A DISINTIGRATING tiled Glasgow hallway, films about colonialism and freedom, and a new dance work from leading Scottish ballet director Michael Clark have been unveiled as Scotland's weighty contribution to the world's biggest art festival.
New works by three Glasgow-based artists – Corin Sworn, Duncan Campbell and Hayley Tompkins will be showcased at the Palazzo Pisani at the 55th Venice Biennale.
Films on capitalism and Peruvian society, painted works laid on the floor, and the replicated Glasgow tenement hall tiling pattern will all feature in Scotland + Venice, one of more than 40 "collateral" events at the vast festival.
Katrina Brown, the curator of the show that marks 10 years of a separate Scottish presence at the festival, said the display shows Scotland's "diverse and strong" arts scene as well as being both "tough and tender".
The three pieces feature an international outlook. Two films, by Campbell and Sworn, focus on Africa, France and Peru, while Tompkins's painted piece, with acrylic works in plastic trays, has images of Sao Paulo and outer space.
Mr Campbell's dance work is a chapter of the film shot over several days with dancers from the Michael Clark Company at the CCA in Glasgow.

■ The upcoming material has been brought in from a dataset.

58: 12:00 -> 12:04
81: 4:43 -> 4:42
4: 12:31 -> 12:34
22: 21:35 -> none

The dance piece, with dancers in black shot from above, is part of the film, It For Others, made by Campbell which considers weighty themes of colonisation, capitalism, and commodity exchange.

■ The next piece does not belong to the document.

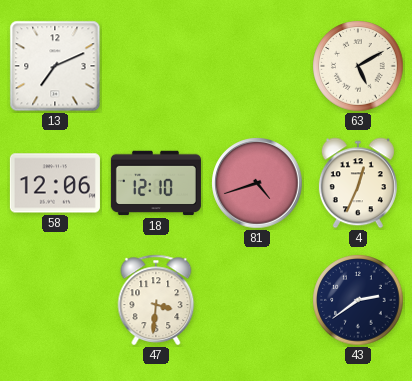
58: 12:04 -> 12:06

The dancers become signs in equations and economics diagrams.
The colourful patterned Glasgow floor tiles are part of the work by Sworn, who has also shot a film about her father's sociological travels in Peru.
Venice Biennale also features 88 national pavilions, including the UK, which this year showcases the work of Jeremy Deller, the artist who brought the "bouncy Stonehenge" to Glasgow in 2012.
A team from Creative Scotland arrived in Italy last night and Fiona Hyslop, the Culture Secretary, is to arrive tomorrow.
Ms Brown, who is director of Glasgow's The Common Guild, which has curated and organised the show, said: "We were very mindful that the last shows here were very physical and scupltural, and that film and video has been such an important part of art in Scotland in the last 15 years.
"We needed to address that and Duncan has been one of the leading figures in that for a while," she added.
"Corin, in an earlier stage, is getting a lot of attention."
The curator said the show, which has cost around £500,000 to stage, shows there is no set "Scottish style" any more in contemporary art.
She added: "This is three artists with three very different practices, all with strong links with Scotland and with Glasgow in particular. It is reflecting how art in Scotland looks right now, and that is both diverse and strong.
"From essay films and documentary media through to painting, there is no dominant tendency or look or medium or style – there is an incredible breadth of activity now."
The 55th Venice Biennale runs from June 1 to November 2013.